Der Professor hatte an diesem Abend nur wenige Patienten.Und vor dem Eintritt der Dunkelheit war auch noch der letzte gegangen. Als der Arzt seinen Kittel auszog, warf er einen Blick dorthin, wo der Wirt die Scheine abgelegt hatte. Keine Scheine mehr da, nur drei Etiketten der Sektflaschen Marke Abrau-Durso.
– Was zum Teufel ist los! –, brummte Kusmin, ließ den Kittel herabhängen und befühlte die Aufkleber. – Nicht nur schizophren, sondern auch noch ein Schlitzohr! Aber was wollte er dann von mir? Den Zettel für die Urinprobe? Ah, ich weiß! Er hat einen Mantel stibitzt! – Und mit dem Kittel über dem Arm stürzte der Professor ins Vorzimmer. – Xenia Nikitischna! –, schrie er vor der Tür. – Schauen Sie nach! Sind die Mäntel noch da?

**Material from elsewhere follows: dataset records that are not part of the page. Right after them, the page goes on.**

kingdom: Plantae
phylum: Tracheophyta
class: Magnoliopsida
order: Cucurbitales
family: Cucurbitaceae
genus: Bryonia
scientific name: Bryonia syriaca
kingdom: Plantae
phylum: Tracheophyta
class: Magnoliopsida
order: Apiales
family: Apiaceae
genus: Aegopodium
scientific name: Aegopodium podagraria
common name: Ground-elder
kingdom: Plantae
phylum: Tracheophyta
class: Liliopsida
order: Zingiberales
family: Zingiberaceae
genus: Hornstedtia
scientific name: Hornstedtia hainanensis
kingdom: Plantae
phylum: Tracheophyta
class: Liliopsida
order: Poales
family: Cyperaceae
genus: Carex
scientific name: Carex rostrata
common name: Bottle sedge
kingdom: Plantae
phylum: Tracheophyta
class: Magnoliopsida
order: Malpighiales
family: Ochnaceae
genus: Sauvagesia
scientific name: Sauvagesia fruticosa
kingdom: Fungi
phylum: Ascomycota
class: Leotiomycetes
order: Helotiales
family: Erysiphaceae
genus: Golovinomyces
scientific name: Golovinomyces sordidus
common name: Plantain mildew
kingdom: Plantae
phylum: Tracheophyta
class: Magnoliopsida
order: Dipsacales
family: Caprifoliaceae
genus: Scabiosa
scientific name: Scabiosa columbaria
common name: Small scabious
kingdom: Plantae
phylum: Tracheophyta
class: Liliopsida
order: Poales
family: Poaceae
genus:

Alle Mäntel waren noch da. Doch als Kusmin zum Tisch zurückkehrte und endlich den Kittel vom Arm losriss, wuchs er in das Parkett hinein, und sein Blick blieb an der Tischplatte kleben. Wo die Etiketten gelegen hatten, saß ein schwarzes verwaistes Kätzchen mit bemitleidenswerter Miene und miaute über einem Tellerchen Milch.
– W-was ist d-das, wenn ich fragen darf?! D-das ist … –, Kusmin bekam einen kalten Nacken.
Auf den leisen hilflosen Schrei des Professors eilte Xenia Nikitischna herbei und beruhigte ihn auf der Stelle. Natürlich. Irgendein Patient. Hat ihm das Kätzchen untergejubelt. Kommt häufig vor bei den Herren Professoren.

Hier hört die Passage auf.